Conceived as a non-statutory, multi-stakeholder body, the proposed Council will enhance coordination, enable trusted information sharing, and guide government strategy on cybersecurity, risk management, and national response amid increasingly complex cyber threats.
The initiative, championed by the minister of communications, innovation and digital economy, Bosun Tijani, is designed to bring together government institutions, private sector players and technical experts into a single collaborative platform to strengthen the country’s cyber resilience.
Minister Bosun Tijani noted that this initiative comes in response to a wave of recent cyber incidents that have disrupted operations across key private institutions and public sector.
In recent times, Nigeria’s financial system has faced mounting cyber pressure, reflecting global trends as cybercrime is projected to cost the world over $10.5 trillion annually, according to Cybersecurity Ventures.
Analysts say these attacks are increasingly coordinated and sophisticated, prompting the government to recognise that fragmented, institution-specific approaches can no longer manage systemic cyber risks effectively.

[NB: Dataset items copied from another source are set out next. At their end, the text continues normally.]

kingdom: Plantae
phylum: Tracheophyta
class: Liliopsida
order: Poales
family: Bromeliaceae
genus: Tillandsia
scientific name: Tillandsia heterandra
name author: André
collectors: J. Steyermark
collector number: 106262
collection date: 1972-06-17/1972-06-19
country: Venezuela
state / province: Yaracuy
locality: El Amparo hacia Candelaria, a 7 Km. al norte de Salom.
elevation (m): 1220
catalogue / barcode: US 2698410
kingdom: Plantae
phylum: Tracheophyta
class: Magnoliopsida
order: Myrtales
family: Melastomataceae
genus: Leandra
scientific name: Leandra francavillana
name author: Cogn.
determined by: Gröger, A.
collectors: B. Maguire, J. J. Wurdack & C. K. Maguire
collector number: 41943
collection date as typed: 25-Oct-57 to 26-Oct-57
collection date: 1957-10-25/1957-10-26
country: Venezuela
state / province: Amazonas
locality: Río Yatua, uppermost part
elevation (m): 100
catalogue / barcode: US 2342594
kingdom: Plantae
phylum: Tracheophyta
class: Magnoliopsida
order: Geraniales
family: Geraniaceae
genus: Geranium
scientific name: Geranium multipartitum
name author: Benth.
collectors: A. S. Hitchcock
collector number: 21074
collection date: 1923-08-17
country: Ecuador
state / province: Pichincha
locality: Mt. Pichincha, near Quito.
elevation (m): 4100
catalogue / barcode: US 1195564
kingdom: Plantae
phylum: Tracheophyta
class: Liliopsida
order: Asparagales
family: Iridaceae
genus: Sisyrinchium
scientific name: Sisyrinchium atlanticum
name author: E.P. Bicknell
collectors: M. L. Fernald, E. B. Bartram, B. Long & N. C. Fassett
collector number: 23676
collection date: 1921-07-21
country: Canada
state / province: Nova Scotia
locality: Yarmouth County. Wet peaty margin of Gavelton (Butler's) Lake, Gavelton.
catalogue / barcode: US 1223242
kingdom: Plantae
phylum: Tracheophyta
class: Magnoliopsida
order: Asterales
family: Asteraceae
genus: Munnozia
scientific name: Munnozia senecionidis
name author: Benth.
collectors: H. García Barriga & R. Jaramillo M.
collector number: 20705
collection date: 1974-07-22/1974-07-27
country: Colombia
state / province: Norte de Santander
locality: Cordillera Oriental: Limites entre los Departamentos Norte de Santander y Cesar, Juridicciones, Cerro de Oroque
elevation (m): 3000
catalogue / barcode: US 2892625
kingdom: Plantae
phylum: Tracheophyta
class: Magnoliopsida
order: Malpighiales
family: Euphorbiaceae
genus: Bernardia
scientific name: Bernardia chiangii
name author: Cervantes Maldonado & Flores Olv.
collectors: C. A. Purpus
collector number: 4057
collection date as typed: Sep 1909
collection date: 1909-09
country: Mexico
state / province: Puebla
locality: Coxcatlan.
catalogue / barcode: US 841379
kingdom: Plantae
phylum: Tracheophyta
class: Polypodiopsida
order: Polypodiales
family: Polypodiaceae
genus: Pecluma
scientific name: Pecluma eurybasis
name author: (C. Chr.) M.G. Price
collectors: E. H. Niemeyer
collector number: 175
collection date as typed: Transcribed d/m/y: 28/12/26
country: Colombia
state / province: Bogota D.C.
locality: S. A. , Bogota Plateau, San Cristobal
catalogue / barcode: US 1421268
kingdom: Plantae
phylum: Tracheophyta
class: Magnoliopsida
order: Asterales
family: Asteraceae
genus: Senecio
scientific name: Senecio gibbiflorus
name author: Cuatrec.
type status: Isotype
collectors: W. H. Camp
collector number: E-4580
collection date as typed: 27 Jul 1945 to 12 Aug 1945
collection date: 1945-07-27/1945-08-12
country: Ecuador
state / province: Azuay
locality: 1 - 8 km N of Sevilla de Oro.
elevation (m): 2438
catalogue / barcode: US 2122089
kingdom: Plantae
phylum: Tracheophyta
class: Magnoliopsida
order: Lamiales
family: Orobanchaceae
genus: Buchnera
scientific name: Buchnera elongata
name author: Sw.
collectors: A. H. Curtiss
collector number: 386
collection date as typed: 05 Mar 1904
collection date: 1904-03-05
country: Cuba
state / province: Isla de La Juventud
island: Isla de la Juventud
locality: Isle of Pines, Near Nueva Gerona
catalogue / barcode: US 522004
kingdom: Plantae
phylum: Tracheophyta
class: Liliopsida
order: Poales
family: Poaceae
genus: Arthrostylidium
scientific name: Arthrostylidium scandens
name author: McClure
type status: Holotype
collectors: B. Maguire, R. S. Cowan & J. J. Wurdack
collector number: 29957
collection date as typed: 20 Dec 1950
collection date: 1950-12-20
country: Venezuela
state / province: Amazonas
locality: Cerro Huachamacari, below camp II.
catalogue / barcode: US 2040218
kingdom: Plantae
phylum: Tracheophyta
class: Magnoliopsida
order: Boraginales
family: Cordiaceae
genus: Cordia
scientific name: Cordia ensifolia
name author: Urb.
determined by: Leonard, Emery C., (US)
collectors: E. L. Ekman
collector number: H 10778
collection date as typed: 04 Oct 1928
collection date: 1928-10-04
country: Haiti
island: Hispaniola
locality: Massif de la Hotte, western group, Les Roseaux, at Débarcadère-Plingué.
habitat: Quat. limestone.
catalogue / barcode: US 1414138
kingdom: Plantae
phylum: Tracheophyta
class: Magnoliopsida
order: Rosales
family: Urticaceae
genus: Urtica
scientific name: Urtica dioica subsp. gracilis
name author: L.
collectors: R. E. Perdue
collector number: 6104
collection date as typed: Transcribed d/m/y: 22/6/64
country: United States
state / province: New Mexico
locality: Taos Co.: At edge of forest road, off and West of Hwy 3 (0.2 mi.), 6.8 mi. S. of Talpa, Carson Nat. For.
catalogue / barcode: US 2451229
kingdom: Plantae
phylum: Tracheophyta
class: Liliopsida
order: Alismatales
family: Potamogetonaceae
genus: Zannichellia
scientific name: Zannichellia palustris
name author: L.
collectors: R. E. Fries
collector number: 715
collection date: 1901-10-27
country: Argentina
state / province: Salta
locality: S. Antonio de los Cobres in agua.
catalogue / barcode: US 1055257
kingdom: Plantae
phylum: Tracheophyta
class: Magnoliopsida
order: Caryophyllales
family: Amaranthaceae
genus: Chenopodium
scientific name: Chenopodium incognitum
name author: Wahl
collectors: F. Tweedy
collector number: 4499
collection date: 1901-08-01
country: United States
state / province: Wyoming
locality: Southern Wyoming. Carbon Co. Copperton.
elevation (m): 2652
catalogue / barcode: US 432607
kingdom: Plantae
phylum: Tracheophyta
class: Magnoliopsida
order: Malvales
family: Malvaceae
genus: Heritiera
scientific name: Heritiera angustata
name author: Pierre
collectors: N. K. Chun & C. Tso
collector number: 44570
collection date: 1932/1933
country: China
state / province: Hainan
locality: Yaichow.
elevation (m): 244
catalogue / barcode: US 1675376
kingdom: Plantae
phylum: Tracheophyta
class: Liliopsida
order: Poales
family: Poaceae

Under the new framework, the government aims to promote a “collective defence” model, an approach widely adopted in advanced digital economies where threat intelligence is shared in real time across institutions.
The Council is expected to include chief information security officers, cybersecurity associations, the Nigerian Computer Society, global technology providers, researchers, law enforcement agencies and civil society groups, ensuring a broad-based and technically grounded response architecture.
Key priorities will include developing national threat intelligence-sharing systems, harmonised cyber defence protocols, and coordinated incident response, while strengthening capacity to close Nigeria’s cybersecurity talent gap.